■ EXERCISE OBJECTIVE
When you reach a picture, pass over it; every other part of the records should be transcribed word for word.

■ RECORDS TO PROCESS
▬▬▬▬▬▬▬▬▬▬

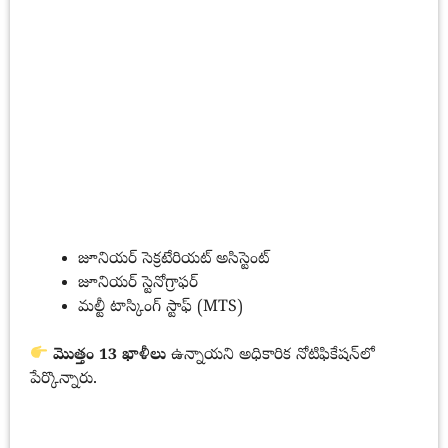
జూనియర్ సెక్రటేరియట్ అసిస్టెంట్
జూనియర్ స్టెనోగ్రాఫర్
మల్టీ టాస్కింగ్ స్టాఫ్ (MTS)
మొత్తం 13 ఖాళీలు
ఉన్నాయని అధికారిక నోటిఫికేషన్‌లో
పేర్కొన్నారు.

▬▬▬▬▬▬▬▬▬▬

■ THE ANSWER
జూనియర్ సెక్రటేరియట్ అసిస్టెంట్
జూనియర్ స్టెనోగ్రాఫర్
మల్టీ టాస్కింగ్ స్టాఫ్ (MTS)
మొత్తం 13 ఖాళీలు
ఉన్నాయని అధికారిక నోటిఫికేషన్‌లో
పేర్కొన్నారు.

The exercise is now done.